At the hospital, the emotional day began shortly before 8 a.m., when the weeping mother walked the twins to the OR, where anesthesiologist Ramesh Patel was waiting.

"Mom?" he prodded, reaching for his tiny patients.

'Take care of my girls'
Both parents took turns kissing the girls goodbye, then watched them disappear behind the swinging doors. Mother and father headed back down the hallway, Kevin holding his daughters' favorite plush yellow duckling and Melissa clutching empty white blankets embroidered in pink satin: Jade Hope and Erin Faith.

Hartman, on his way to scrub in, stopped when he saw the couple.

"You okay?" he gently asked Melissa. "We'll take good care of them."

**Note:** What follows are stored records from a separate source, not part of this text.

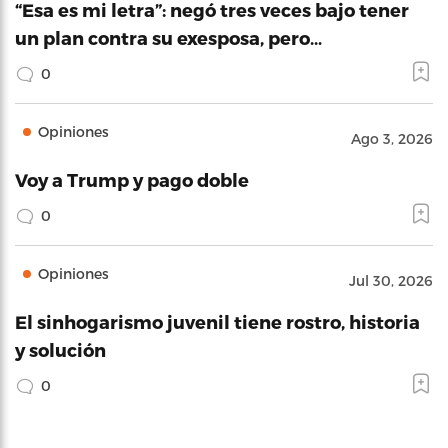
“Esa es mi letra”: negó tres veces bajo tener
un plan contra su exesposa, pero…
0
Opiniones
Ago 3, 2026
Voy a Trump y pago doble
0
Opiniones
Jul 30, 2026
El sinhogarismo juvenil tiene rostro, historia
y solución
0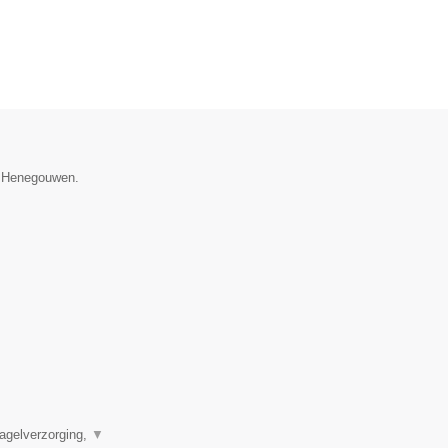
e Henegouwen.
agelverzorging,
▼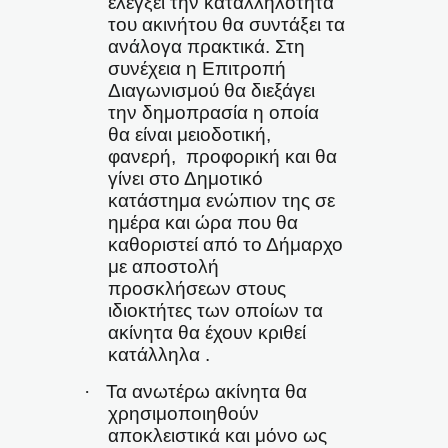
ελέγξει την καταλληλότητα
του ακινήτου θα συντάξει τα
ανάλογα πρακτικά. Στη
συνέχεια η Επιτροπή
Διαγωνισμού θα διεξάγει
την δημοπρασία η οποία
θα είναι μειοδοτική,
φανερή,
προφορική και θα
γίνει στο Δημοτικό
κατάστημα ενώπιον της σε
ημέρα και ώρα που θα
καθοριστεί από το Δήμαρχο
με αποστολή
προσκλήσεων στους
ιδιοκτήτες των οποίων τα
ακίνητα θα έχουν κριθεί
κατάλληλα .
·
Τα ανωτέρω ακίνητα θα
χρησιμοποιηθούν
αποκλειστικά και μόνο ως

The plastic surgeon, Michael Boyajian, was around another corner.

"Take care of my girls," Melissa implored him.

"Handing off the girls was probably the most difficult thing I ever had to do," Melissa said later. "It's hard to prepare for something like this."

The past week had tumbled past in a blur of minor catastrophes for the family. Melissa's mother arrived from Minnesota to help out, only to fall down the stairs and fracture her ankle, forcing her to return home. The downstairs toilet broke, and on the day before the surgery, power went out in the Buckleses' townhouse for four hours. Kevin then tripped over the family cat, Ninja, and fell down the stairs himself. "I almost lost a cat," Melissa said.

Although psychologists have assured the parents that the girls are too young to experience a deep emotional response to the sudden loss of a sister whose face was always mere inches away, they said the babies will miss the physical sensation of being connected. As the twins' conditions improve and the girls are less sedated, doctors might decide to place miniature sandbags next to the girls to simulate the missing weight.

Experts also told the parents that the babies would find comfort in familiar scents and sounds. Before surgery, the Buckleses tape-recorded the girls cooing and gurgling to each other, and Melissa misted a baby blanket with her perfumed body spray.

Conjoined twins are considered the rarest of human births, with only 700 sets born alive in recorded history.

Staff writer David Brown contributed to this report.